St. Evagrios of the Philokalia

In our Orthodox Church we have two Saints by the name Evagrios. Saint Evagrios commemorated on the 18th of January.

The name Evagrios is derived from the ancient Greek word "agrevo " meaning "to fish". The name therefore refers to the person whom God has caught with ease and who by the grace of God in turn is able with ease to become a fisher of men like the Disciples were.

The most well known Evagrios in the history of the Church is Evagrios of the Philokalia.

The wise and well educated Evagrios was born in 345 AD in Pontos. He was tonsured a reader by St Basil the Great and ordained a Deacon by St Gregory of Nissa, brother of St Basil the Great. He was appointed Archdeacon to St Gregory the Theologian when he was the Patriarch of Constantinople.

He accompanied St Gregory the Theologian at the 2nd Ecumenical Council in Constantinople in 381 AD.

Evagrios was a man of superior intellect as was recognised by St Nikodimos the Athonite.

Following a brief stay at Jerusalem, in 383 AD he moved to Egypt were he remained for the last 16 years of his life.
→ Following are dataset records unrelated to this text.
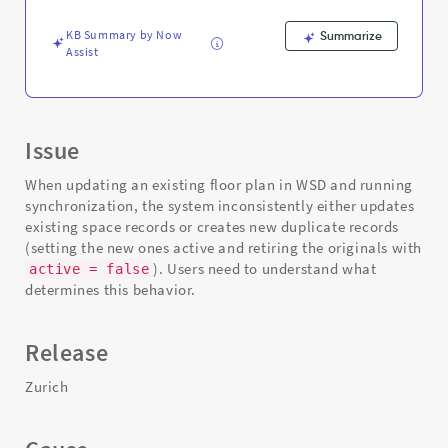
Existing
Ones
KB Summary by Now
Summarize
-
Assist
Support
and
Troubleshooting
Issue
When updating an existing floor plan in WSD and running
synchronization, the system inconsistently either updates
existing space records or creates new duplicate records
(setting the new ones active and retiring the originals with
). Users need to understand what
active = false
determines this behavior.
Release
Zurich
His spiritual fathers in Egypt were St Makarios of Alexandria and St Makarios the Egyptian. Through these spiritual fathers he came into contact with the first generation of the fathers of the wilderness in its most pure spiritual form. After a couple of years in Nitria where he became a monk, he moved to the most isolated wilderness of Kellia where he passed on to the Lord in 399 AD. In his spiritual writings it is clear that he had a very deep sense of spiritual discernment. He became famous in both the east and west traditions of the Christian world. His spiritual child St John Cassianos enlightened the Latin west with his teachings. His spiritual notions and terms have been sealed in the eastern Theology forever. His spirit is evident throughout the writings of St Diadochos Bishop of Photiki, St John of the Ladder, St Maximus the Confessor and the writings of the Syrian tradition like those of St Isaac the Syrian.